(Bloomberg) -- Bitcoin advocate Thomas Lee is leaning on his years of experience as a stock analyst when warning cryptocurrency investors that they need to be patient in the wake of this year’s more than 40 percent decline.
“Market timing is generally discouraged in traditional equity investing,” Lee, the former chief equity strategist at JPMorgan Chase & Co., wrote in a note Wednesday. “If an investor missed out on the 10 best days (for S&P 500) each year, the annualized return drops to 5.4 percent (ex-10 best), from 9.2 percent. In other words, the case for buy and hold in equities is the opportunity cost of missing out on the 10 best days.”
If an investor missed out on the 10 best days for Bitcoin each year, the annualized return drops 25 percent annually, wrote Lee, managing partner and head of research of Fundstrat Global Advisors LLC. On average, Bitcoin was down every year with the exclusion of the top 10 day gains, according to Fundstrat data. With a handful of days each year accounting for the bulk of Bitcoin’s gains, holding is a sensible option, he said.

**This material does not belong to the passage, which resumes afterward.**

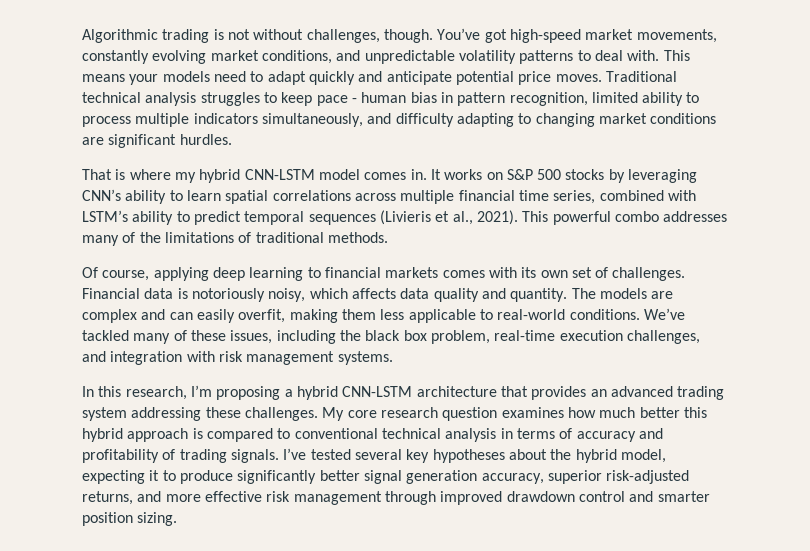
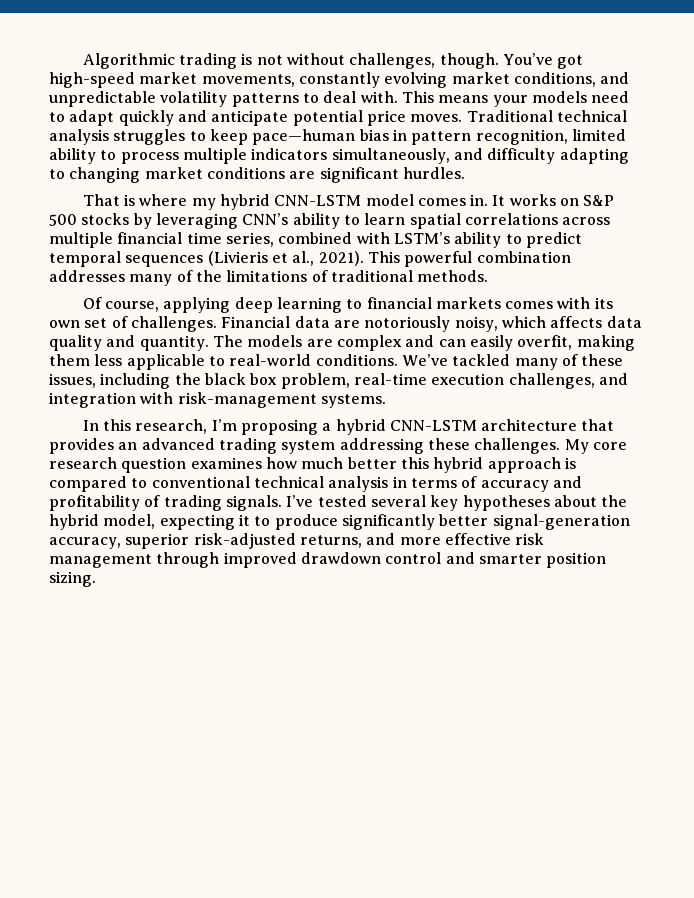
[316,92,407,106] pace - human -> [252,129,356,145] pace—human
[614,211,659,222] combo -> [476,251,571,263] combination
[177,288,188,299] is -> [333,320,360,328] are
[218,351,335,365] risk management -> [177,392,317,408] risk-management
[363,470,478,484] signal generation -> [492,514,630,530] signal-generation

That may bring some comfort for those pledging to HODL -- one frenzied trader’s misspelled entreaty to hold onto the tokens during an earlier rout that’s become the mantra of Bitcoin purists.
Bitcoin is trading at the breakeven cost of mining, at about $8,000, based on a model by Fundstrat. “The overhang from regulatory risk is generally keeping investors sidelined," Fundstrat analysts including Robert Sluymer wrote in the note. "However, we see positive catalysts for Bitcoin later in 2018, including the clarification of regulatory hurdles."
Combined with the overhang from U.S. Securities and Exchange Commission actions and political backlash coming from Washington on cryptocurrencies, Fundstrat predicts a "purgatory" period forecast of 150 to 175 days aiming for mid-September.